Notably, something similar to Valve's hardware survey would work fine with this mechanism.
* Use the driver/gpu info to estimate performance.
This can be accomplished by getting permission from the user to query this info the first time, then stored.
I would go further, and say this is a much softer requirement than most people believe. Most every game from Flash up to triple-a titles have a long history of letting the user manually select a quality (performance) level.
* Driver X doesn't handle Y properly, so we want to do something different for driver X.
In an emergency, just work around it unconditionally, if possible. (generally possible)
File a bug!
Notably, we've had numerous instances in the past where developers think a driver is buggy, but it's actually spec compliant, and the devs were relying on non-spec assumptions which held steady for only *some* drivers.
Assuming, however, a real issue, this is ideally the browser's job to handle: We're supposed to be offering a consistent API. This is huge, saving everyone else time and money. The pragmatic issue is that it takes more time to ship workarounds to users via the browser than just pushing a patch fix to production.

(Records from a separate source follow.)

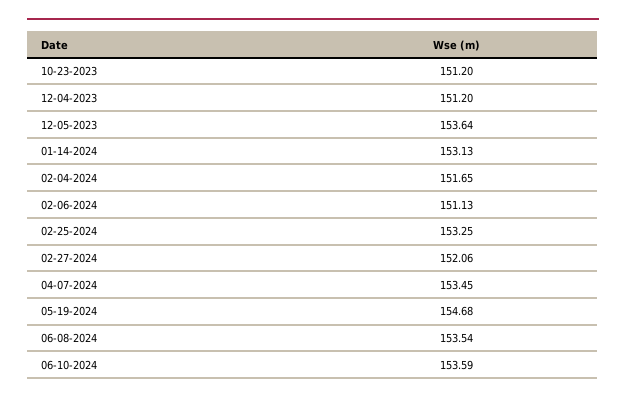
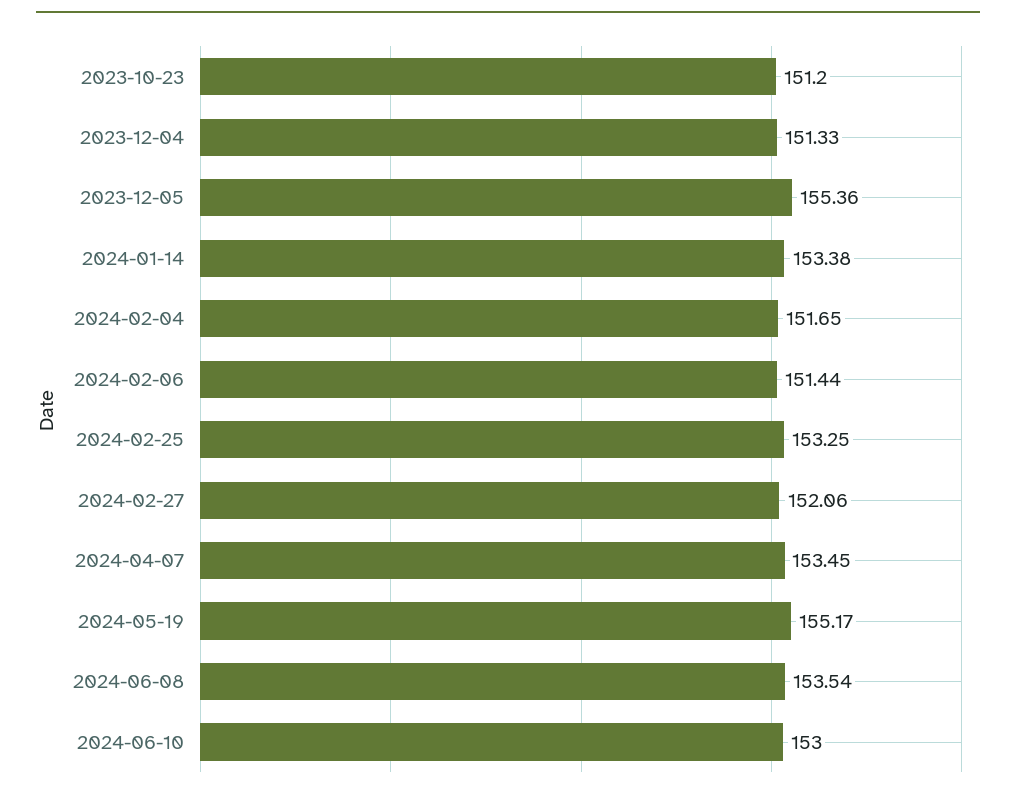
  {
    "10-23-2023": 151.2,
-   "12-04-2023": 151.2,
+   "12-04-2023": 151.33,
-   "12-05-2023": 153.64,
+   "12-05-2023": 155.36,
-   "01-14-2024": 153.13,
+   "01-14-2024": 153.38,
    "02-04-2024": 151.65,
-   "02-06-2024": 151.13,
+   "02-06-2024": 151.44,
    "02-25-2024": 153.25,
    "02-27-2024": 152.06,
    "04-07-2024": 153.45,
-   "05-19-2024": 154.68,
+   "05-19-2024": 155.17,
    "06-08-2024": 153.54,
-   "06-10-2024": 153.59
+   "06-10-2024": 153
  }

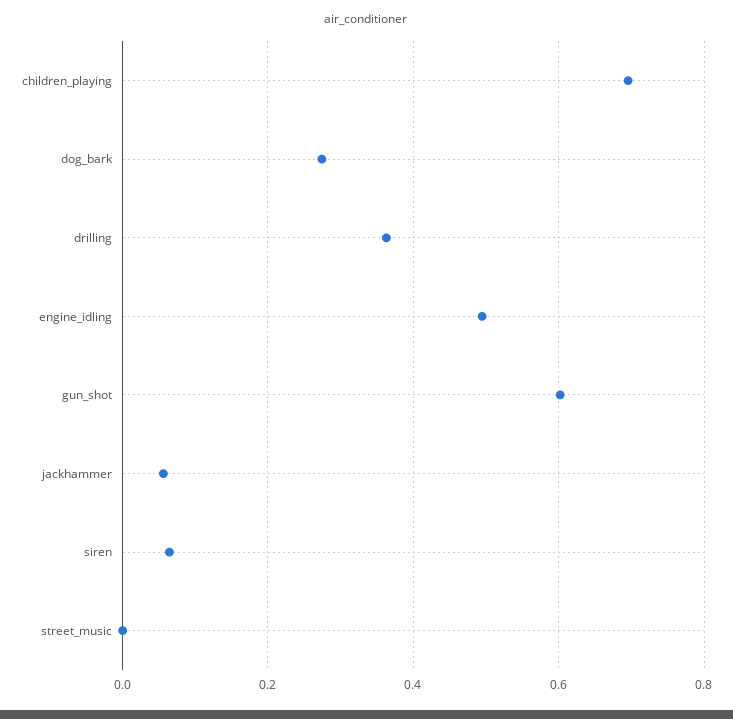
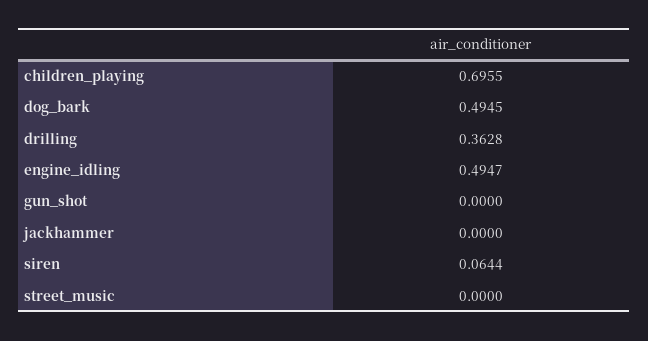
  {
    "children_playing": 0.6955,
-   "dog_bark": 0.28,
+   "dog_bark": 0.4945,
    "drilling": 0.3628,
    "engine_idling": 0.4947,
-   "gun_shot": 0.6,
+   "gun_shot": 0,
-   "jackhammer": 0.06,
+   "jackhammer": 0,
    "siren": 0.0644,
    "street_music": 0
  }

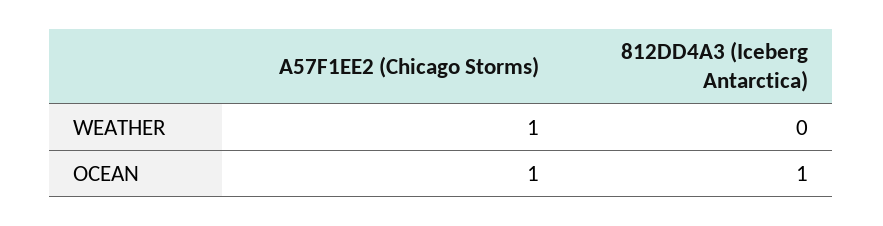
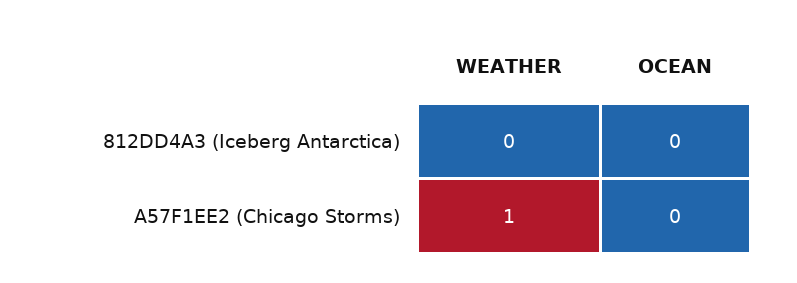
  {
    "A57F1EE2 (Chicago Storms)": {
      "WEATHER": 1,
-     "OCEAN": 1
+     "OCEAN": 0
    },
    "812DD4A3 (Iceberg Antarctica)": {
      "WEATHER": 0,
-     "OCEAN": 1
+     "OCEAN": 0
    }
  }

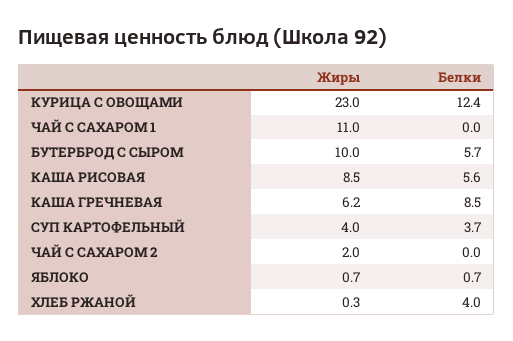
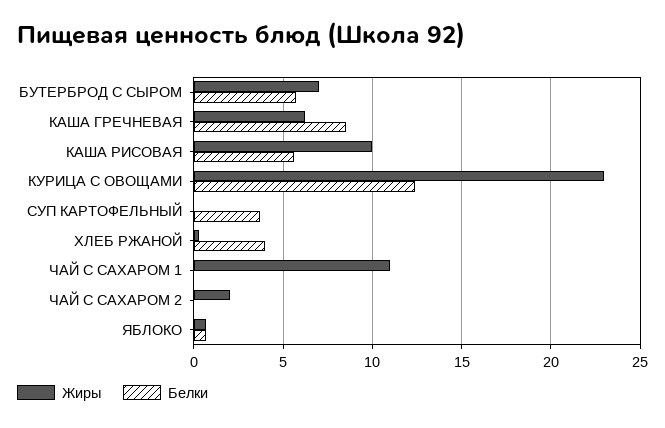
  {
    "Жиры": {
      "КУРИЦА С ОВОЩАМИ": 23,
      "ЧАЙ С САХАРОМ 1": 11,
-     "БУТЕРБРОД С СЫРОМ": 10,
+     "БУТЕРБРОД С СЫРОМ": 7,
-     "КАША РИСОВАЯ": 8.5,
+     "КАША РИСОВАЯ": 10,
      "КАША ГРЕЧНЕВАЯ": 6.2,
-     "СУП КАРТОФЕЛЬНЫЙ": 4,
+     "СУП КАРТОФЕЛЬНЫЙ": 0,
      "ЧАЙ С САХАРОМ 2": 2,
      "ЯБЛОКО": 0.7,
      "ХЛЕБ РЖАНОЙ": 0.3
    },
    "Белки": {
      "КУРИЦА С ОВОЩАМИ": 12.4,
      "ЧАЙ С САХАРОМ 1": 0,
      "БУТЕРБРОД С СЫРОМ": 5.7,
      "КАША РИСОВАЯ": 5.6,
      "КАША ГРЕЧНЕВАЯ": 8.5,
      "СУП КАРТОФЕЛЬНЫЙ": 3.7,
      "ЧАЙ С САХАРОМ 2": 0,
      "ЯБЛОКО": 0.7,
      "ХЛЕБ РЖАНОЙ": 4
    }
  }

Selfishly, I'd love it if somehow people were forced to bother us if they hit a driver bug, and it would probably even make the web better for having been reported. (though this is clearly not a good motivation to force compliance by this mechanism) I have discovered the presence of a number of bugs only by overhearing grumbling about them. (Please report bugs! Or at least email us about them)
I think having it gated behind a permission request would solve all major issues.